Still, Feller mentions his recent anniversary to draw our attention to his resolve to help build Workforce into a formidable SaaS challenger inside the realm of workforce management software.
“It reminds me of when I started at Salesforce and we were up against Siebel—which was then acquired by Oracle—and everyone thought that we didn’t have a chance,” says Feller, who held controller and VP of finance roles during a four-year stint at Salesforce.
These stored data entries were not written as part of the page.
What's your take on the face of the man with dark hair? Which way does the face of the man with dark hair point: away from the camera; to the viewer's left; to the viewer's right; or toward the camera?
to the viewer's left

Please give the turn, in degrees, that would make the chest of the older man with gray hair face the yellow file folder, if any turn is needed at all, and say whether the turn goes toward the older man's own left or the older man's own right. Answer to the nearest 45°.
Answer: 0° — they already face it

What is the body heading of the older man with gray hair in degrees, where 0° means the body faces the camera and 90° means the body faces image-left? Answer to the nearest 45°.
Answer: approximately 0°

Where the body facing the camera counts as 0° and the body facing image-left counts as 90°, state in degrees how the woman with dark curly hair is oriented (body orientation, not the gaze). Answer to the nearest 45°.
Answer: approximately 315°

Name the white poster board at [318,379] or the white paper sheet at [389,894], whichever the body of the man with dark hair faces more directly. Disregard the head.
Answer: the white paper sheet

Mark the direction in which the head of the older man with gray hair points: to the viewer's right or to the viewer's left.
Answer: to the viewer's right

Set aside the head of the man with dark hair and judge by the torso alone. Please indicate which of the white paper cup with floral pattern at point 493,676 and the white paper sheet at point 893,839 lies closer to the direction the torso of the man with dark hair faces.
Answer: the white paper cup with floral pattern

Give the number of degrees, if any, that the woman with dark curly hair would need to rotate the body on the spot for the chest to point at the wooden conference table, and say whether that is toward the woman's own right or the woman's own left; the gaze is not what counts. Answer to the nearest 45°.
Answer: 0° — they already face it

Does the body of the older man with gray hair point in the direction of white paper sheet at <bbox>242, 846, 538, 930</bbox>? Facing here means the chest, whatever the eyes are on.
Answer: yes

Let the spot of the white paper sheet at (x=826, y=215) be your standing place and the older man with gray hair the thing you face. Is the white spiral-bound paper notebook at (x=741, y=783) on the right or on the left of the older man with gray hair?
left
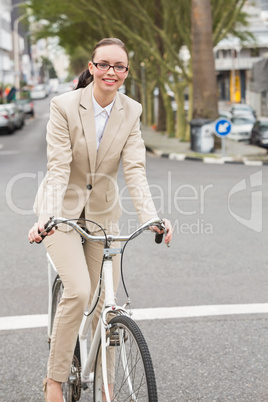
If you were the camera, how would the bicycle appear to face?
facing the viewer and to the right of the viewer

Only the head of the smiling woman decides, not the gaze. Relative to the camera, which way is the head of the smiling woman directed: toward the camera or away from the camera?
toward the camera

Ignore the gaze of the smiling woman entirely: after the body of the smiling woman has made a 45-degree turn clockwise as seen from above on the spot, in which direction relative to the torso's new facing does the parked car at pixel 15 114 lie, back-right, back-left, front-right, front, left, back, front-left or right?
back-right

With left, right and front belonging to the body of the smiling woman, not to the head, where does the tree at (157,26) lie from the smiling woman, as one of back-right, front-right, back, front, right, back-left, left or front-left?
back

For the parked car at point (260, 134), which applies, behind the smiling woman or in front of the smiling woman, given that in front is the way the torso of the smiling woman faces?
behind

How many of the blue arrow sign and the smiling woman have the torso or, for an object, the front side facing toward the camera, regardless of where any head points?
2

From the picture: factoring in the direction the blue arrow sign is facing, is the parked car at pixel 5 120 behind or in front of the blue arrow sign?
behind

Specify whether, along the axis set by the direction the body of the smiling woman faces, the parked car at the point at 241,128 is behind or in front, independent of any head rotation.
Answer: behind

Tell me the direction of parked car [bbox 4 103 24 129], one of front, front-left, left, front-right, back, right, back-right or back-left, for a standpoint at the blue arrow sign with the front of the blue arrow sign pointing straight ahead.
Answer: back-right

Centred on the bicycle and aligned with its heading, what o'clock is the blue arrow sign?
The blue arrow sign is roughly at 8 o'clock from the bicycle.

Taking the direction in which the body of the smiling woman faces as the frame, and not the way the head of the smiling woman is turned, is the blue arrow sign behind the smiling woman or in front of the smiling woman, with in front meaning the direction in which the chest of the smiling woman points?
behind

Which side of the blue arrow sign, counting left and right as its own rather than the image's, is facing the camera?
front

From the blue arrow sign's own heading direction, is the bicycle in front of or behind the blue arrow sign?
in front

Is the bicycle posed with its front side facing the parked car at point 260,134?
no
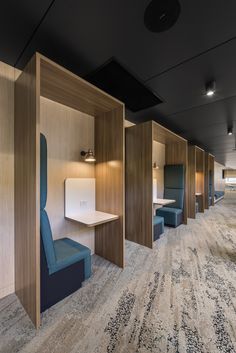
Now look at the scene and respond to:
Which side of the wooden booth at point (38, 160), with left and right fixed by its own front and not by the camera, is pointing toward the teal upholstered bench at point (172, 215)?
left

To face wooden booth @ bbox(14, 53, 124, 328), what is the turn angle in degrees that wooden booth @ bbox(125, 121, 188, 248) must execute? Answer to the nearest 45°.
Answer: approximately 90° to its right

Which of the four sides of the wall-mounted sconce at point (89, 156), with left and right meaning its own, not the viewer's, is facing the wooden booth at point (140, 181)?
left

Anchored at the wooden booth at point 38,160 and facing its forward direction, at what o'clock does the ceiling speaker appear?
The ceiling speaker is roughly at 12 o'clock from the wooden booth.

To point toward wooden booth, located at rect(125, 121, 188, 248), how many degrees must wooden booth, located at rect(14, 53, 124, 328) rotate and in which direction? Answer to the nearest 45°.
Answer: approximately 90° to its left

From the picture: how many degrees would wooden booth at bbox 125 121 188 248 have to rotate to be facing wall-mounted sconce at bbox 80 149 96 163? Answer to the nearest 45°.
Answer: approximately 90° to its right

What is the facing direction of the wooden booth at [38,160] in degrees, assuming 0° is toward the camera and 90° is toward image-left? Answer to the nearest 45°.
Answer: approximately 315°

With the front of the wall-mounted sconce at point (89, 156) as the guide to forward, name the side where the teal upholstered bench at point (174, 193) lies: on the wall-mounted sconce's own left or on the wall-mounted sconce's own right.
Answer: on the wall-mounted sconce's own left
Feller says that Salesforce’s singular focus as a SaaS company allowed it to overstep its merged rivals, who—while many times the size of Salesforce—failed to exploit all of the maturing advantages of the SaaS model.
Feller believes that this rivalry was similar to one that Workforce has today with HR software behemoth Kronos, of Lowell, Massachusetts.
“With every deal that we close, we pretty much take market share from Kronos,” says Feller, while naming the widely known rival that is roughly 15 times the size of Workforce.
Says Feller: “We like to say that we’re ‘Zeus to Kronos’—and if you don’t know your Greek mythology, just search on ‘Zeus, son of Kronos’ and you will discover just what Zeus ended up doing to Kronos.” Needless to say, there’s a reason that Zeus, and not his father, was known as ruler of the gods. –Jack Sweeney
Guest: Bob Feller
Company: Workfore Software
Corporate Offices: Livonia, MI
CFOTL: Tell us about your arrival at Workforce and what this career chapter means for you?
Feller: How has my career evolved? I tend to be a builder and a fixer. I come into situations when some kind of a transformational event either has happened or is about to happen. This obviously goes back to Salesforce, where I had to build a team as we were building the company and prepping for an IPO, and has continued on to Workforce, where the company was founder-led for a number of years. You know, the founder did a great job in building the company, but it was really his first job out of business school. His first job out of business school was being our CEO. This happens all the time. The company did a lot of things well, but on the administration side, there was a lot of work to be done.
When we were acquired by Insight Venture Partners in 2014, I was the first hire that they made. They were looking for an experienced SaaS CFO who really knew how to put together not just a team but also the appropriate SaaS company metrics—the KPIs—and who knew how to work with a private equity firm and build a team to support that. Yes, this took time, but this is part of what I do to transform an organization. It’s not like I come in and aim to replace everybody. There’s a lot of great talent in these companies. It’s really putting them in the right place and in a position to succeed and then making sure that they know what they’re in for when they’re coming out of what the company used to be and going through the transformation into what it’s going to be.
…The way we think about community is important. It’s not just our employees—our employee community— but also the greater communities that we’re part of. We’re a global company. We’re part of the Michigan community. We’re part of the Sydney, Australia, community. We’re part of the London, UK, area community. We try to do a lot to support community activities everywhere.